What does success actually look like, when nobody is watching, when nobody you respect is in the room, when there is no audience and no applause and no possibility of getting an emoji thumbs-up for it. What does an honest day feel like in your body. What does an honest week feel like. What does a life you are not embarrassed by, on a Sunday evening, alone with your own thoughts, look like.
Most people never get to answer those questions because they never sit still long enough to be asked.
When you do answer them, the answer almost never matches the picture you have been carrying around. It is smaller in some ways and bigger in others. It is quieter. It probably involves fewer people but better ones. It probably involves less money than you assumed but more freedom in how you use the money you do have. It probably involves more boredom, which sounds bad until you realize that boredom is one of the under-rated nutrients of an actual human life.
And once you have something close to that picture, the next move is to be him. Not aspire to be him. Not write him into a journal. Not put him on a vision board. Be him. Today. Even if your circumstances do not match yet. Especially if your circumstances do not match yet.
I am, I am, I am.
Not I wish I were. Not I would like to be. Not someday. I am.

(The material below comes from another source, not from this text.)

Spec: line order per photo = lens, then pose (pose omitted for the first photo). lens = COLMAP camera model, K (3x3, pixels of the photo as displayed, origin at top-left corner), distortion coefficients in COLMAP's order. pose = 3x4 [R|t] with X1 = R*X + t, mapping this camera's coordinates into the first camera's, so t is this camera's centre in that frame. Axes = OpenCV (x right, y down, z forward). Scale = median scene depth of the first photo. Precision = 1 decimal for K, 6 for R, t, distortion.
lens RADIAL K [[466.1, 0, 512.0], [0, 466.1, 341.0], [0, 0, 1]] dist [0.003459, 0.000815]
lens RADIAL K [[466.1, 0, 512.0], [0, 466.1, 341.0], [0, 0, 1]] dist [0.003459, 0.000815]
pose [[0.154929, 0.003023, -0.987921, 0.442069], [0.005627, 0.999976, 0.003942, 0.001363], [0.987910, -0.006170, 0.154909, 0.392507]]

This is where I get stuck, and I will tell you the truth about it because I do not want to be more polished about this than I really am. My brain will not let me commit to “I am” without first knowing how the new version of me is going to feel and what he will do on Tuesday afternoon and how he will pay the bills and how he will respond when the old story tries to come back. My brain wants the whole map before it allows the first step. It wants to test-drive the new identity in private before it agrees to wear it in public.

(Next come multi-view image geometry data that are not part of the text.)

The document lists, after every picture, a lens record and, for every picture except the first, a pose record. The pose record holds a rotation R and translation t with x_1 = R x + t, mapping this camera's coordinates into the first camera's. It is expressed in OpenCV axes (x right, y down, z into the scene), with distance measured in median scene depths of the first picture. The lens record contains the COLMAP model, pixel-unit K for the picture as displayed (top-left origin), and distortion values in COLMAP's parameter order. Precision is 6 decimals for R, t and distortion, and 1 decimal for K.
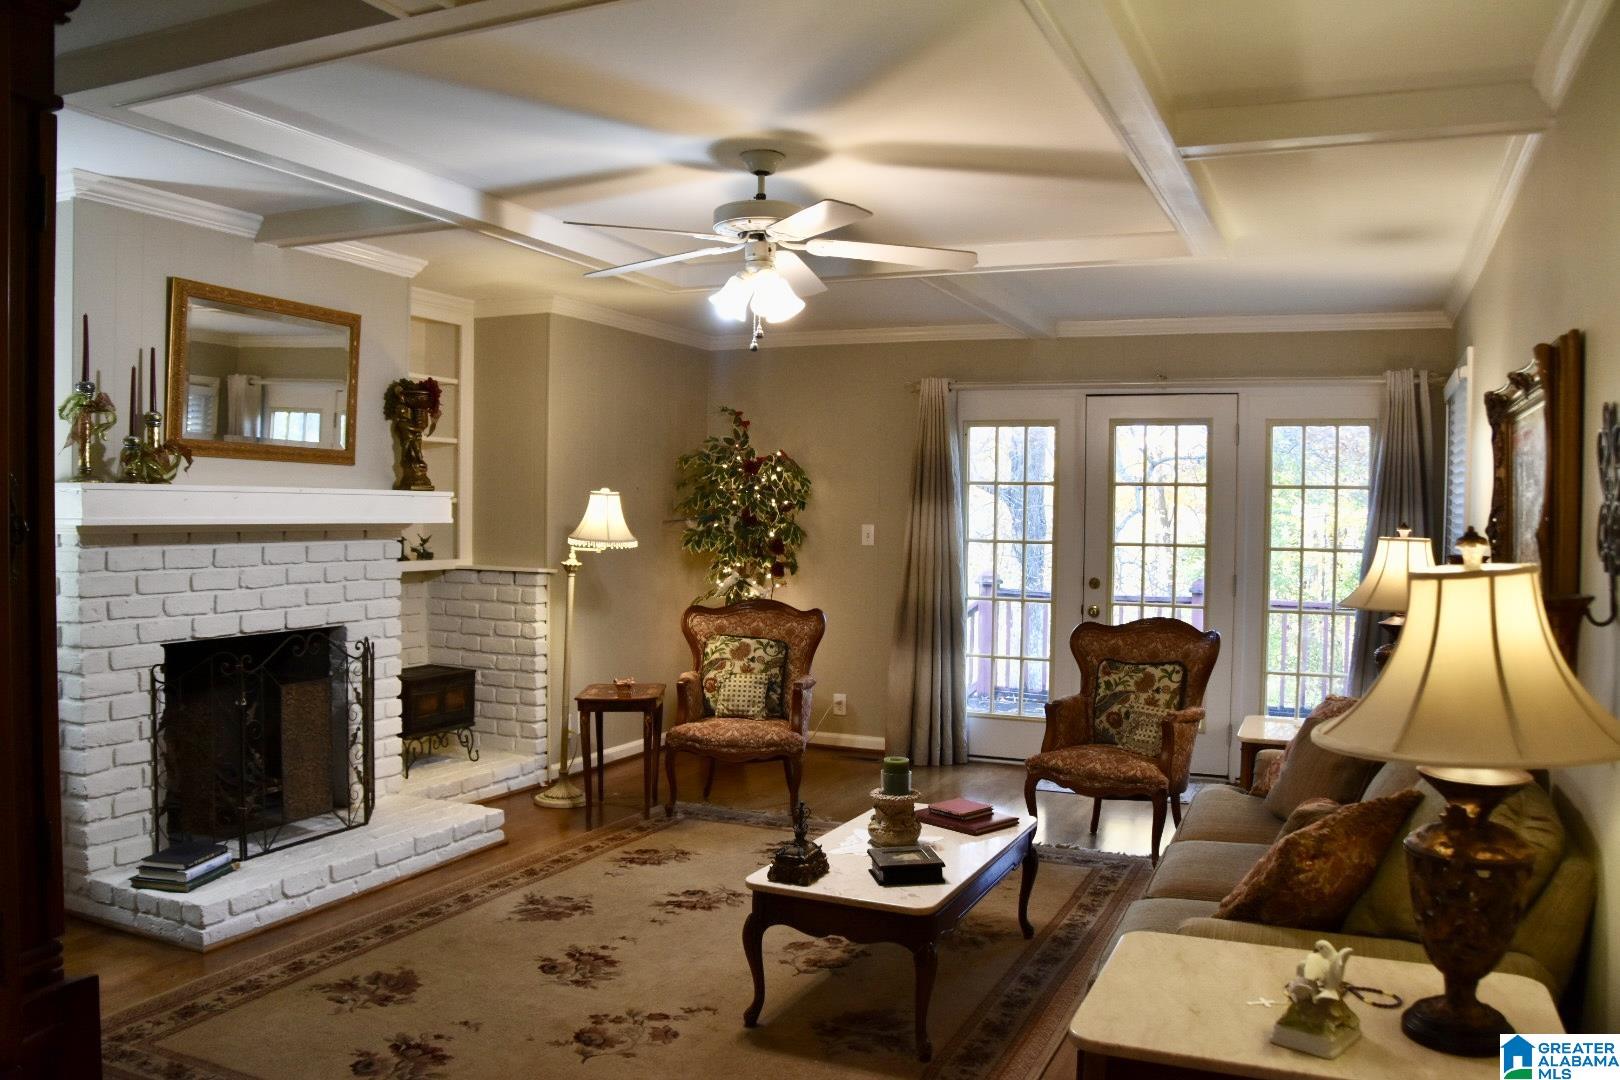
lens RADIAL K [[1274.4, 0, 816.7], [0, 1274.4, 544.2], [0, 0, 1]] dist [-0.175729, 0.107208]
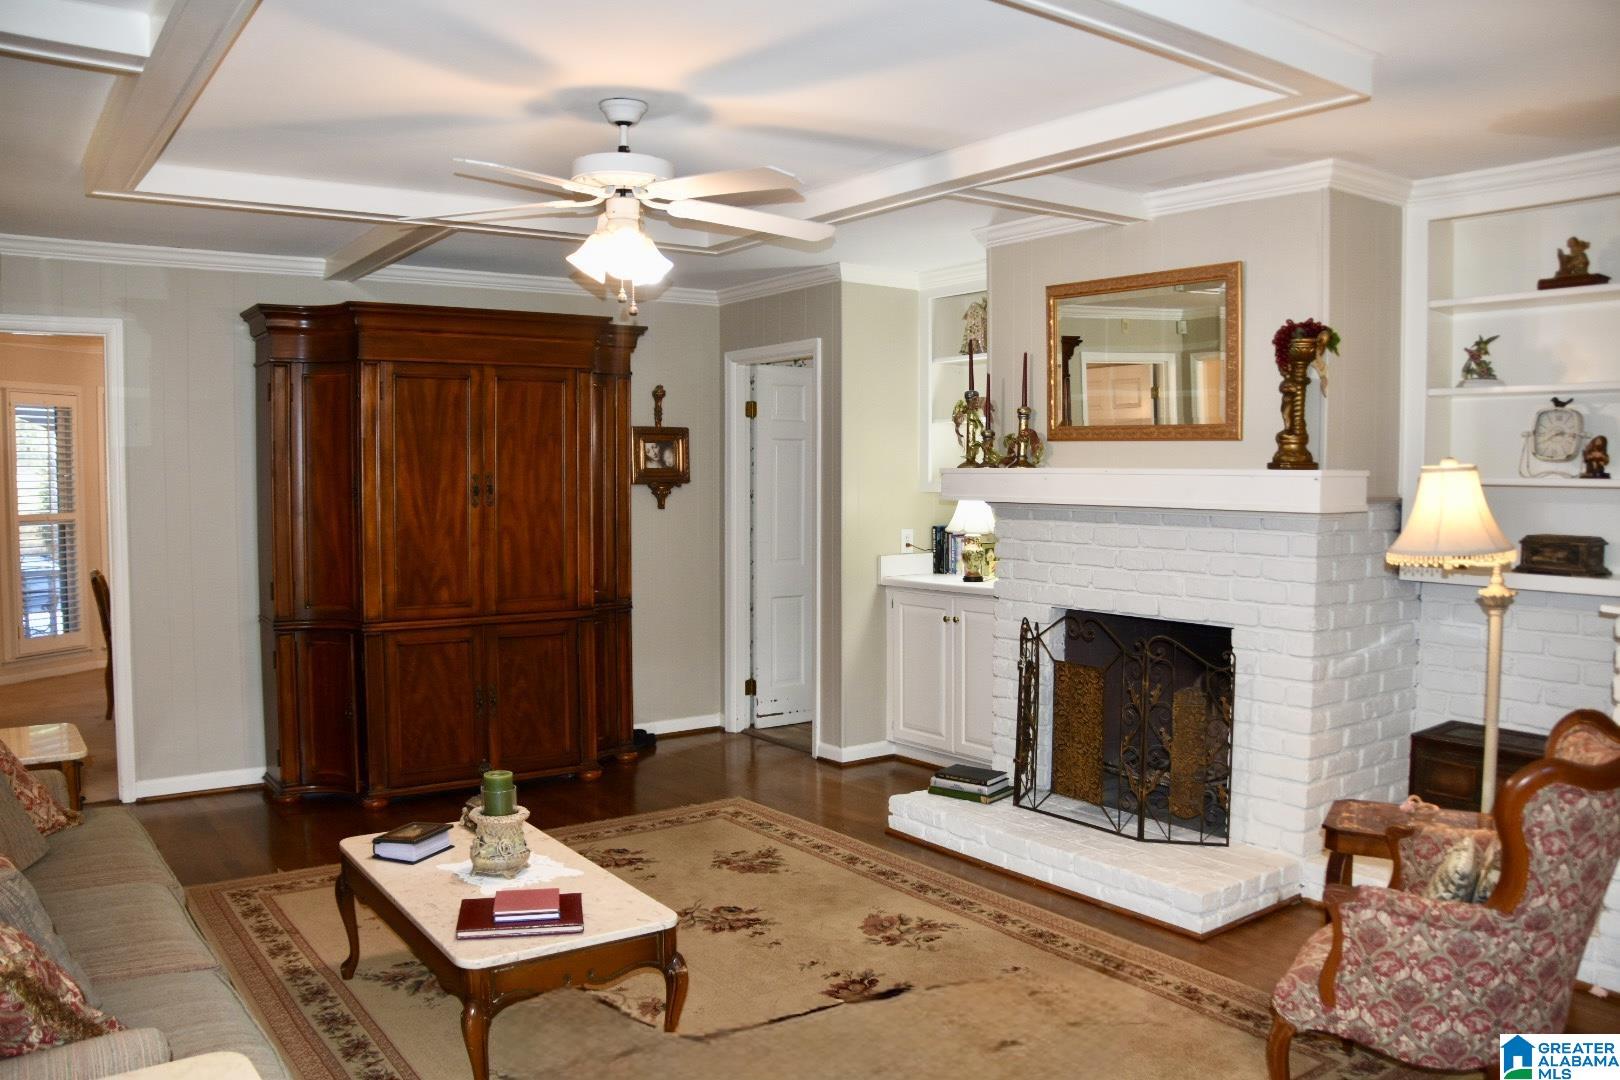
lens RADIAL K [[1274.4, 0, 810.9], [0, 1274.4, 537.7], [0, 0, 1]] dist [-0.175729, 0.107208]
pose [[-0.506825, 0.030433, -0.861511, 0.566370], [-0.033259, 0.997942, 0.054818, -0.038318], [0.861407, 0.056437, -0.504770, 1.317522]]
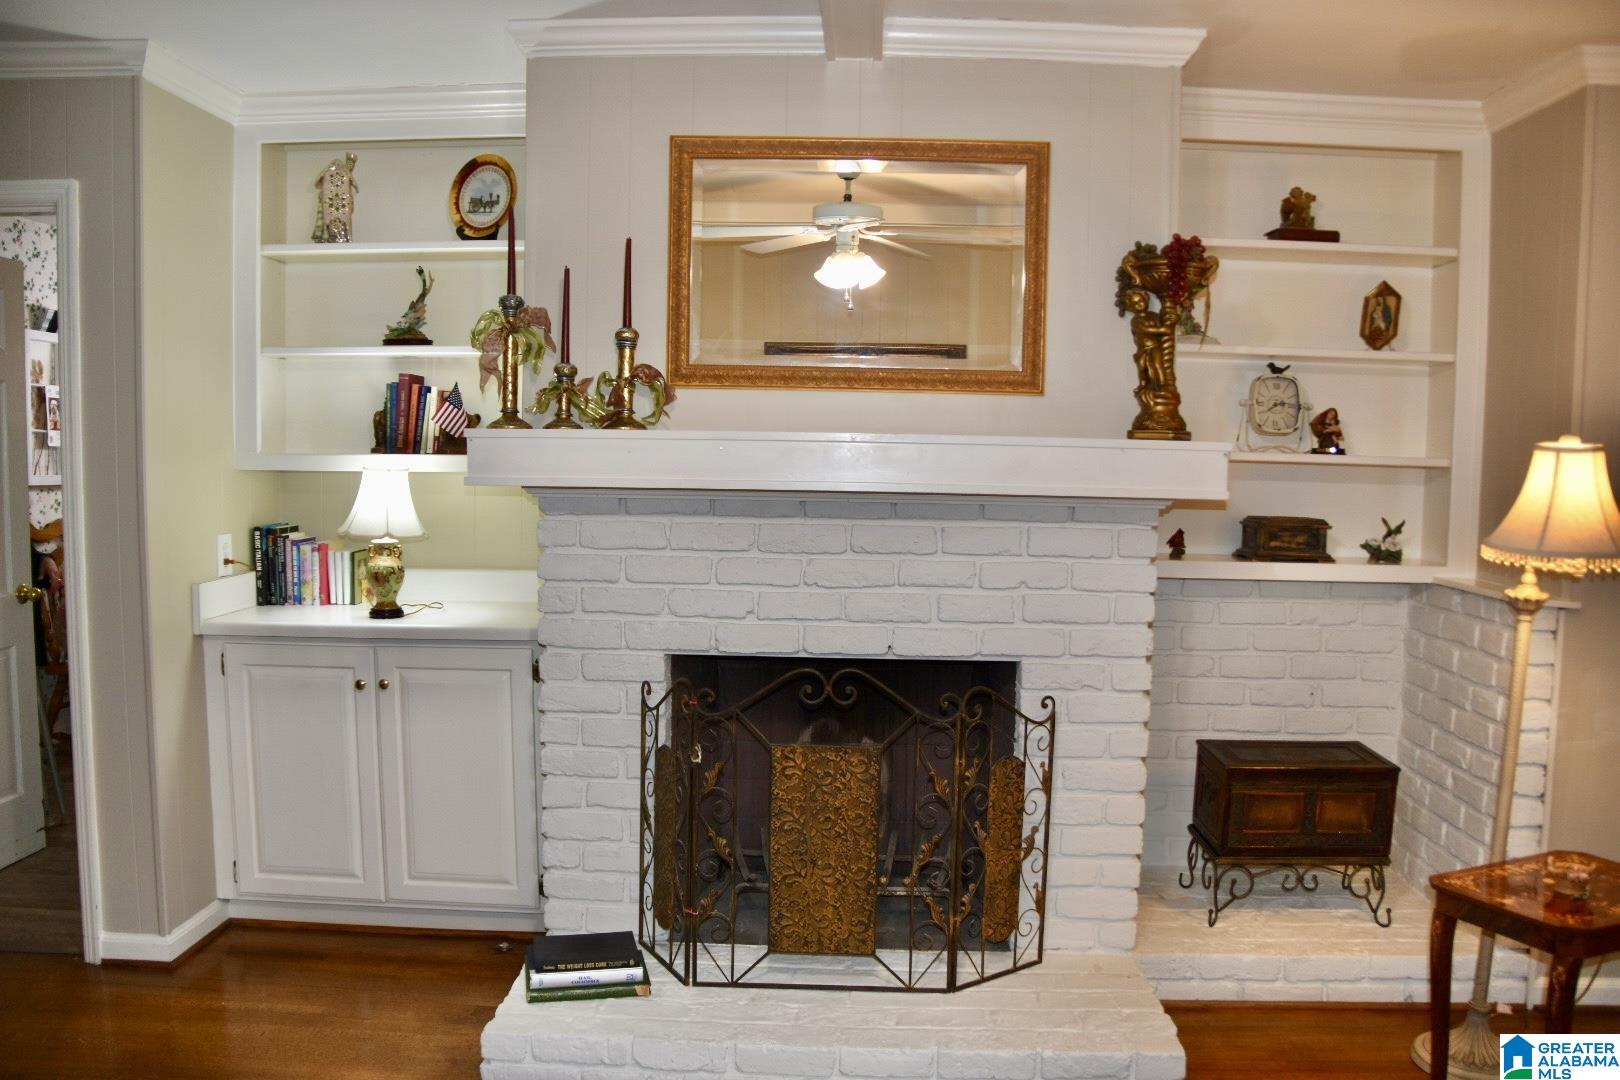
lens RADIAL K [[1274.4, 0, 815.0], [0, 1274.4, 549.8], [0, 0, 1]] dist [-0.175729, 0.107208]
pose [[0.372781, 0.066354, -0.925544, 0.171654], [-0.037411, 0.997704, 0.056460, -0.022982], [0.927165, 0.013578, 0.374407, 0.752344]]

That is, I think, the universal human bug. The brain treats “being” as an outcome that needs evidence, when in fact “being” is the seed that grows the evidence. It is backwards. We are wired backwards.
The only thing I have found that helps is to act, in some small way, as the man I want to be, before I have any reason to believe I am him. A man who is calm sits down and breathes for a minute when the email lands. A man who is honest writes the awkward sentence in the message instead of the safe one. A man who is creative makes the thing on a Tuesday morning before the doubt has woken up yet. A man who keeps his word answers the text he has been avoiding, with no preamble. None of these acts produce a feeling first. The feeling arrives later, sometimes much later, and it arrives because the action came first. Being is verb-shaped. It is not a state you wait inside. It is a stance you take.
And then, slowly, the having begins to drift toward you. Not because the universe owed you anything. Because the version of you that took those actions is, by definition, in different rooms, having different conversations, making different decisions. The having is downstream. It cannot be otherwise.
I am writing this for me as much as for you. I keep catching myself at the old game. I keep tilting toward “I will respond to myself once I have proof I am worth responding to.” Which is the inverted move, the move that keeps the loop closed. The honest move is to respond to myself first. To answer my own life. To take my own promises seriously even when no one is checking.
The cost of doing this is that you have to admit, out loud, that you are responsible. Not in a guilt-shaped way. In an arithmetic-shaped way. The being you decide to inhabit is the one you will eventually have. So choose the one you can stand for, the one you would not be embarrassed to be alone with at two in the morning, the one your future grandkids would actually like.
That is the algebra of it. It is not a trick. It is not a shortcut. It is just the order of operations, and most of us have been running the equation in reverse our whole lives.
You can have only what you are.
I do not know the whole shape of who I am yet. I doubt I ever will. But I can answer to him today, in small ways, without waiting for permission. And I keep noticing that on the days I do, the rooms I walk into feel different, the conversations have a different gravity, and the small having starts to show up at the edges of the day, almost shyly, as if to say yes, this is how it works.